We lived a real wild life and luckily for us, there were guys like Bob in this business who didn’t choose that route. They were the example setters. Some guys would get a brand new car every year, buy a house, get married, divorce the lady two years later, lose the house, pay child support and alimony, and then go off three or four years later and do it all over again. And some of the guys did that two or three times! Those were the guys we thought we should be following, but in reality, the guys that we needed to be following were the guys like Bob Backlund. To me, Bob was the perfect role model. He was a great athlete and a perfect gentleman.

—“Mr. USA” Tony Atlas

Unlike the way things had been in some of the other territories where I wrestled, in the WWWF, Vince Sr. wasn’t a stickler for kayfabe, so heels and faces could drink in the bar together. In a lot of the smaller territories in the NWA, doing that would have been cause for immediate dismissal from the territory. In the WWWF, though, it was permissible.

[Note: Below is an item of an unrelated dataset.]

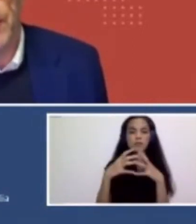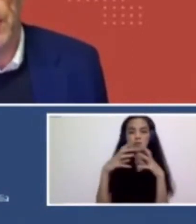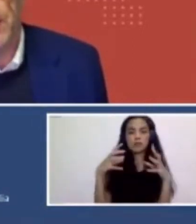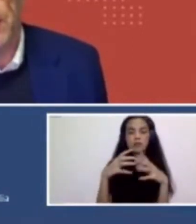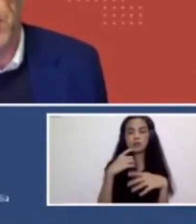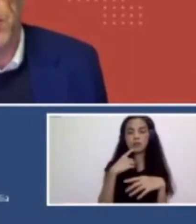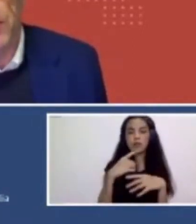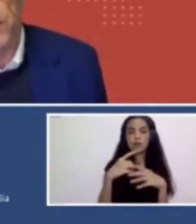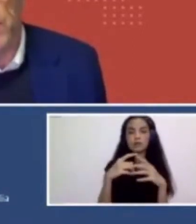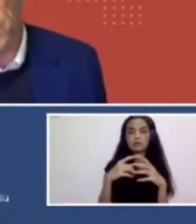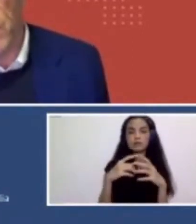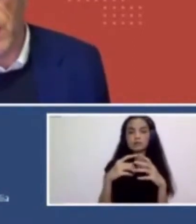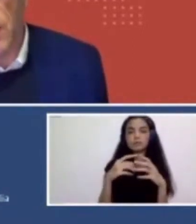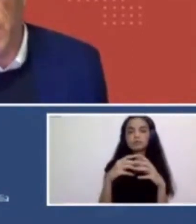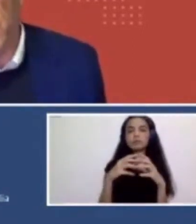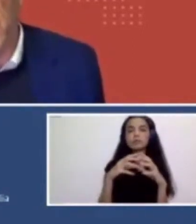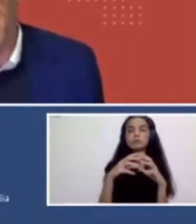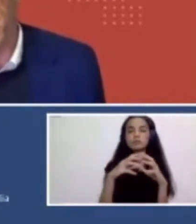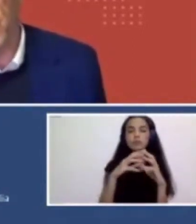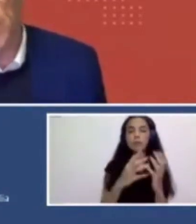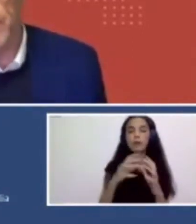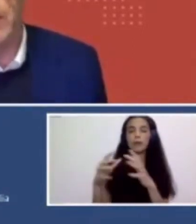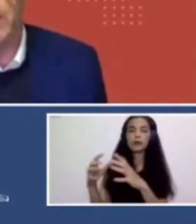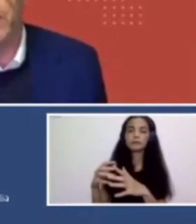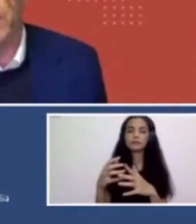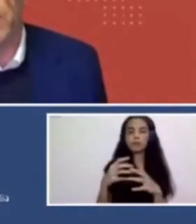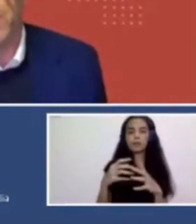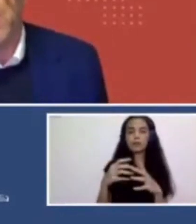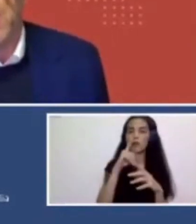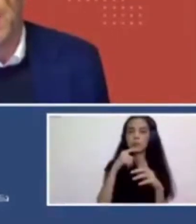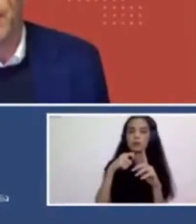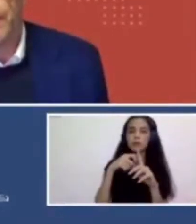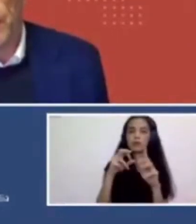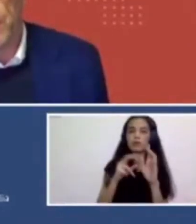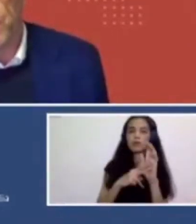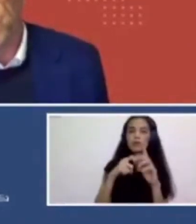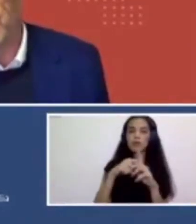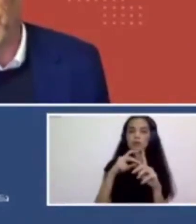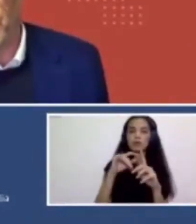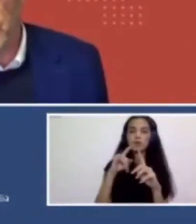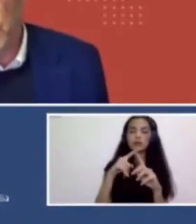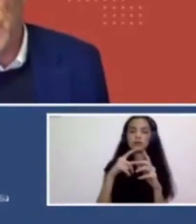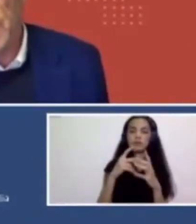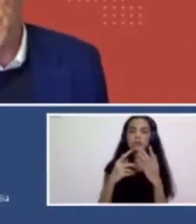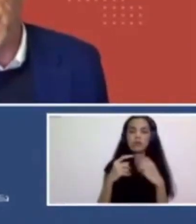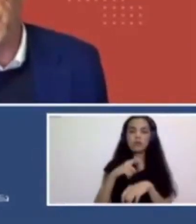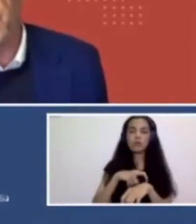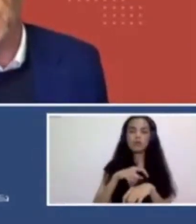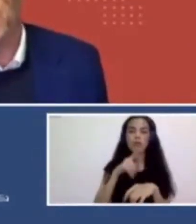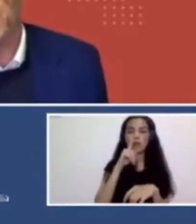materials, say, say from something like kind of concrete. So it's, it's, it's probably a bit too long. Um, you know,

Remember that the WWWF was located in the northeastern United States. Vince Sr. was selling to the masses, so having a few people see heels and faces together wasn’t that big a deal to him. There were ten million people in the New York City metro area alone—so it was pretty easy to be anonymous once you got a few blocks away from the Garden. If three or four wrestling fans happened upon us, it wouldn’t have had any appreciable effect on the business because there was really no way for them to spread the word. This was in the days before camera phones and the Internet and Twitter and Snapchat and twenty-four-hour cable news shows, so no one could snap a picture of me having a drink with George and do anything significant with it. It wasn’t like The Times was going to publish it.

I didn’t attend the first set of TV tapings on November 8 and 9 because our daughter Carrie was about to be born. I talked to Vince several times on November 8 from Minnesota and he insisted that I just stay put there and be with Corki at the hospital. That was the kind of man Vince Sr. was. He was a serious businessman who was not to be trifled with, but he also understood the importance of family and family harmony in his wrestlers’ lives. I’m happy I made that decision, because Carrie was born later that day, and I was there to see it. To anyone who is a dad—you know that there is no greater moment in this world than being present for the birth of your child.

Eleven days after Carrie was born, we packed up our things into a U-Haul and moved our family to Hamden, Connecticut, outside of New Haven, to a rental unit at the Howard Johnson’s on the Merritt Parkway. On the phone, Vince Sr. had told me that my time appearing only on TV was at an end, and that the final push leading up to my win over “Superstar” Billy Graham for the belt was about to start in earnest out on the house show circuit.